À vingt pas du calvaire, des maisons de paysans, perchées à la crète de la ravine, n’avaient plus ni portes ni fenêtres et laissaient voir leurs petits murs noirs défoncés par les obus. Un grand trou, profond et rond, avec de la terre jetée en mottes à l’entour, excavait le bas du talus, et un superbe bouleau, cassé en deux, gisait en travers de la route. Un homme grattait avec la main le sable éparpillé par l’espèce de travail de taupe que l’obus avait fait dans la terre. Il nous montra des éclats de fer de la grandeur de la main auxquels s’ancraient des crocs terriblement aiguisés, et il avait aussi trouvé six pointes affinées dont le gros bout avait l’épaisseur du petit doigt.

L’obus avait d’abord rencontré le bouleau qu’il avait déchiré de haut en bas et dont le bois rosé hérissait à la partie coupée des dentelures inégales, puis le talus où il s’était enterré en labourant à droite et à gauche le sol.

Des villageois erraient comme des âmes en peine, scrutant la route de leurs prunelles éteintes où un reste d’affolement se mêlait à de la couardise. Ils nous abordaient quelquefois, nous demandaient des nouvelles.

— La France se relève, disions-nous alors. La voilà déjà debout. La République aura bientôt balayé le sol de la patrie. Alors vous retournerez aux champs, et le soir, quand vous serez rentrés dans vos fermes, vous pourrez chanter gaiement sans craindre qu’on vous prenne encore vos fils pour en faire des soldats. Mais n’allez plus vous mettre un empereur dans les jambes, ni un roi, ni un prince, ni personne. Levez tous la tête et dites-vous ; c’est nous à présent qui sommes les rois.

— Serons-nous plus heureux avec la République ? nous disaient-ils mélancoliquement.

Et nous répondions :

— La République, amis, c’est la mère couveuse qui étend ses ailes sur les petits et les gros, les forts et les humbles, sans distinction, et qui donne à tous un peu de ses plumes pour que personne n’ait froid.

— Et qui nous conduira ?

— Vous-mêmes et cela vaut mieux, car les empereurs vous conduisent à Sedan et vous escamotent l’honneur et les sous. Vous êtes d’honnêtes gens, vous.

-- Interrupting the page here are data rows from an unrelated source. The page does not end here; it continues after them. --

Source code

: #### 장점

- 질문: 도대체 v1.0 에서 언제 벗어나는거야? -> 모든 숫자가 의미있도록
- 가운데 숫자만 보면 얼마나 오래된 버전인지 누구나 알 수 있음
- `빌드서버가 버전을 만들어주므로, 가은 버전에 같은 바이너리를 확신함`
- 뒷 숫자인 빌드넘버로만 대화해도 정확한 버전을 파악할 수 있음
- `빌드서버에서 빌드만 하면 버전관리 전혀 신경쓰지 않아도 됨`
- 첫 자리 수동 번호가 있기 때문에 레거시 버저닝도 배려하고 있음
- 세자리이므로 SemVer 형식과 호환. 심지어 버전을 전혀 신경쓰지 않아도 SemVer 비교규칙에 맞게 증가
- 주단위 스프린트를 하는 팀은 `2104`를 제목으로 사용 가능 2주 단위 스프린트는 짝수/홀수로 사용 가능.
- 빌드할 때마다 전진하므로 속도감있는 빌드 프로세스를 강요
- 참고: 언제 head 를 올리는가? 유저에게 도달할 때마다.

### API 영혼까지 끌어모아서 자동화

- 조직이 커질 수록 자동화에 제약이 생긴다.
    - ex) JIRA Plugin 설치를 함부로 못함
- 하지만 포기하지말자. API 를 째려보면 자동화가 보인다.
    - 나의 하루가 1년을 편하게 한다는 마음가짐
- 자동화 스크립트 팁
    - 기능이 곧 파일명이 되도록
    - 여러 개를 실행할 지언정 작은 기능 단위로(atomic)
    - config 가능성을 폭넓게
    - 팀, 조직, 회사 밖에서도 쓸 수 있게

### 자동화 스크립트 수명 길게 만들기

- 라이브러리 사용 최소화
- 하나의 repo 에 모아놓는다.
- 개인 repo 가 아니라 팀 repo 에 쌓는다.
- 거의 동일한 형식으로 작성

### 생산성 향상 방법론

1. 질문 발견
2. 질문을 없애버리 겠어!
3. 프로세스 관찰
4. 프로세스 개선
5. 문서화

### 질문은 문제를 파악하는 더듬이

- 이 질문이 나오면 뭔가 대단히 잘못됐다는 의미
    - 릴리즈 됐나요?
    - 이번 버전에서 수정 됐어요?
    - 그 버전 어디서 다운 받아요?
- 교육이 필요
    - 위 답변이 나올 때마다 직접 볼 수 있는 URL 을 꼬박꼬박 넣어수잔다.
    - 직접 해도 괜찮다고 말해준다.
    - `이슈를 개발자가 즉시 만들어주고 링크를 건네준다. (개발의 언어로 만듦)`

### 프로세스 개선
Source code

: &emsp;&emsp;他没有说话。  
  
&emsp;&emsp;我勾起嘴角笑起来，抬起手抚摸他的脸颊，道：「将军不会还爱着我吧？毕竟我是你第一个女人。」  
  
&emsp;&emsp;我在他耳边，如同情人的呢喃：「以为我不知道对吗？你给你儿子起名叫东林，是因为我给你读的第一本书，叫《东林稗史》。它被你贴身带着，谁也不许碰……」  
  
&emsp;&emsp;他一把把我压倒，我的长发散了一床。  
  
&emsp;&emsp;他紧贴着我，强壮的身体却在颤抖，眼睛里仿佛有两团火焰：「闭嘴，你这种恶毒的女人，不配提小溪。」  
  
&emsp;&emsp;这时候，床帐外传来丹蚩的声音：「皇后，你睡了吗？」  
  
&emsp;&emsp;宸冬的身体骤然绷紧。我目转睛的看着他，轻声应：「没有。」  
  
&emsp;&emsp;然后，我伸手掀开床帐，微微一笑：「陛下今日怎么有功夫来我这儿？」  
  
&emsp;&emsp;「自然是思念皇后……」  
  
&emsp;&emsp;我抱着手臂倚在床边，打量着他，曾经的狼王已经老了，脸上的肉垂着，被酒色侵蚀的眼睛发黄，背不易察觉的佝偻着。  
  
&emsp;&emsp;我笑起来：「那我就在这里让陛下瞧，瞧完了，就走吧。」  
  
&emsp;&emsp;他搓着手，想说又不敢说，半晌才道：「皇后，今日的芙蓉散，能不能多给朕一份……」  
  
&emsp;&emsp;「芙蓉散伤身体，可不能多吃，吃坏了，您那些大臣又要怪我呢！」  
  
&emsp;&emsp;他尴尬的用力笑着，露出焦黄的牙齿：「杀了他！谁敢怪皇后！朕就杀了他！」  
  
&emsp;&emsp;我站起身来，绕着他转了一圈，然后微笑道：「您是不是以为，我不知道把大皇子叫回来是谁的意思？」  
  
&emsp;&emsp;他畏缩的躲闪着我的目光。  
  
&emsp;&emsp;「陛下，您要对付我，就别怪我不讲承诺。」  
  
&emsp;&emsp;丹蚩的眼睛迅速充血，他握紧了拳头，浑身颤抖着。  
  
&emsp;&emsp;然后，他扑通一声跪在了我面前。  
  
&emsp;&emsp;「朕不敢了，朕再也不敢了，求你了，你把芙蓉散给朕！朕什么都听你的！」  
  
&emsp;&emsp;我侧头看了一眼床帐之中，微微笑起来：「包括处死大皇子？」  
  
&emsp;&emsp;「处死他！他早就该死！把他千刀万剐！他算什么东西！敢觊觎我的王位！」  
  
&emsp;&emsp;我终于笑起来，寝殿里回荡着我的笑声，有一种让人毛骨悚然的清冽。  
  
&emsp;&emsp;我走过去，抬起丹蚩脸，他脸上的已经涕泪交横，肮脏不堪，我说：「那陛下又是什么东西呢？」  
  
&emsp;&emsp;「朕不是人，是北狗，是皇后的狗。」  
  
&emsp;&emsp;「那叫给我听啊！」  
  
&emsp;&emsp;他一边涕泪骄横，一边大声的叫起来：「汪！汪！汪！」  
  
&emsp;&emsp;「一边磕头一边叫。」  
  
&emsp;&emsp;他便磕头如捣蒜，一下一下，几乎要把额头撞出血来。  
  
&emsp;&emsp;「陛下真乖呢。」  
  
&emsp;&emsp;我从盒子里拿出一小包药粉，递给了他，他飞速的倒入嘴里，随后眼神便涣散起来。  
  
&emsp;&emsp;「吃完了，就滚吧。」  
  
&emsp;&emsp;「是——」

Est-ce que vous voudriez, au prix de cent et de deux cents et de cinq cents hectares, livrer à vos ennemis le sol où vous êtes nés, où sont nés vos enfants ? Non, n’est-ce pas ?

Et ils répondaient en secouant la tête :

— Ça, c’est vrai, nous ne le voudrions pas.

— Eh bien, votre Bonaparte l’a fait, lui, pour garder sa couronne.

Un malheureux, ployant sous un faix de ramées, réclama notre aide pour s’alléger. Il avait une mine navrée, et tout en gémissant, nous disait :

— C’est pas tant les Prussiens, monsieur, c’est les zouaves qui nous ont fait le plus de mal. Ils ont tout pillé, tout volé, tout emporté sans payer, tandis qu’au moins les Prussiens nous faisaient des bons. Je suis d’au-dessous de Balan, moi. Y sont venus chez moi et ne m’ont pas seulement frappé, les Prussiens. Ah bien, non, qu’ils ne m’ont pas frappé. C’était poli et pas fier. Mais les zouaves ! les turcos ! Des scélérats qui vous pillent et qui ne paient pas. Et voilà, maintenant, qu’ils ont mis leur empereur à la porte !

— Vous l’auriez dû y mettre depuis longtemps. Ces zouaves et ces turcos qui vous pillaient ne sont pas les soldats de la France : c’étaient les soldats de l’empire. Va voir, paysan, si les derniers, les nouveaux venus, les soldats jaillis sous le pied du Prussien pillent encore. Cesse de te lamenter et prends ton fusil.

Nous sortions en ce moment du ravin.

La route que nous avions suivie pour venir, se déroulait devant nous.

Nous mîmes les chevaux au trot et une demi-heure après, nous étions à la Chapelle.